Our vision of battlefield surveillance systems involves a distributed suite of heterogenous and relocatable sensors monitoring a large geographic area, in the context of a site model, for the entrances, exits, and activities of people and vehicles. Scarce human operators must monitor the outputs of the surveillance system, under constraints of limited bandwidth and possibly severe psychological pressure.

We envision a surveillance system for monitoring the urban battlefield, where the movements and actions of even a small number of individuals and equipment can lead to a great loss of life, and in which one must rely on incomplete and qualitative site modeling to control and focus perception systems.

In order for the surveillance system to monitor an area of any significant geographic extent, it must employ a suite of sensor platforms which, generally, must be relocatable to bring more surveillance power to bear on potentially interesting situations or simply to provide adequate coverage of a large surveillance site.

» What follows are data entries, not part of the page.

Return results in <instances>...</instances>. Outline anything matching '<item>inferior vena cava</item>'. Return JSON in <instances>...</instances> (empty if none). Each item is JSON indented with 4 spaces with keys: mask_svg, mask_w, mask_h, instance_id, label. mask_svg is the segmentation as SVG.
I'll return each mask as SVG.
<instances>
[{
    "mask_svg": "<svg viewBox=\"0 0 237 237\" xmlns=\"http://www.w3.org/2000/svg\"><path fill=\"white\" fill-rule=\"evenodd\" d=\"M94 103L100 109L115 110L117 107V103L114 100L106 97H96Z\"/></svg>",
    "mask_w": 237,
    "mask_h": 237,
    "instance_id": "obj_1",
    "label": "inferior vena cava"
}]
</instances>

However, to control the costs and complexity of the surveillance system, the number of sensor platforms must be limited. This suggests that the surveillance system should employ multiple levels of analysis of the area. Our research considers two levels - a coarse level in which a significant portion of the area is monitored at low resolution, and a fine level in which a much smaller area is monitored at much higher resolution.

Decades of research on vision systems have demonstrated that if they are to be employed in visually complex scenes, then they must be armed with prior knowledge about the structures in those scenes. In RADIUS this was reflected in the construction and employment of geometrically precise site models, which delineated and described the 3-D geometry of buildings, road networks, etc. In ground-based surveillance of urban areas, both time to deployment and the dynamic nature of the area dictate that these surveillance systems utilize less precise models of the environments in which they must operate. We envision a surveillance system in which site models contain information about building footprints, entrances, and rooflines, and additionally include information about roads, park areas, etc. The models will be used to control the visual and acoustic focus of attention and to provide a spatial context for interpretation.

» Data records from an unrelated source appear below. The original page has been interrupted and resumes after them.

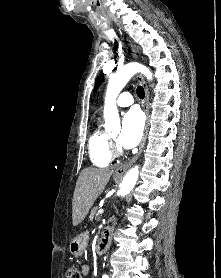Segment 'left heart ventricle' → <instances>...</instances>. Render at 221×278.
Wrapping results in <instances>:
<instances>
[{
    "label": "left heart ventricle",
    "mask_w": 221,
    "mask_h": 278,
    "mask_svg": "<svg viewBox=\"0 0 221 278\" xmlns=\"http://www.w3.org/2000/svg\"><path fill=\"white\" fill-rule=\"evenodd\" d=\"M113 136V138H115L116 137V134H114V135H112Z\"/></svg>",
    "instance_id": "1"
}]
</instances>
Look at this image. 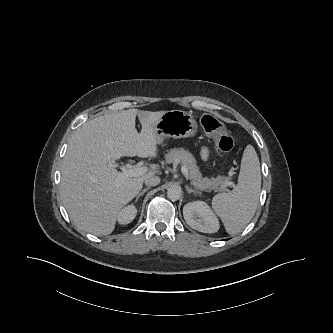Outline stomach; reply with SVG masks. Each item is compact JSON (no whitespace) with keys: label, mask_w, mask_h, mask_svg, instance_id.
Instances as JSON below:
<instances>
[{"label":"stomach","mask_w":333,"mask_h":333,"mask_svg":"<svg viewBox=\"0 0 333 333\" xmlns=\"http://www.w3.org/2000/svg\"><path fill=\"white\" fill-rule=\"evenodd\" d=\"M157 143H162L166 137L186 138L197 133V122L194 116L182 110L166 111L154 127Z\"/></svg>","instance_id":"1"}]
</instances>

Finally, a battlefield surveillance system must be able to reasonably infer what people and vehicles are doing from its sensor data analysis. This involves not only the detection and tracking of people and vehicles, but also some way to represent and interpret their individual and collective activities. This is clearly an enormous problem given the wide range of activities that people engage in. Our research focuses on several important classes of actions involving people, vehicles and buildings---entering, leaving, carrying, exchanging and acting suspiciously.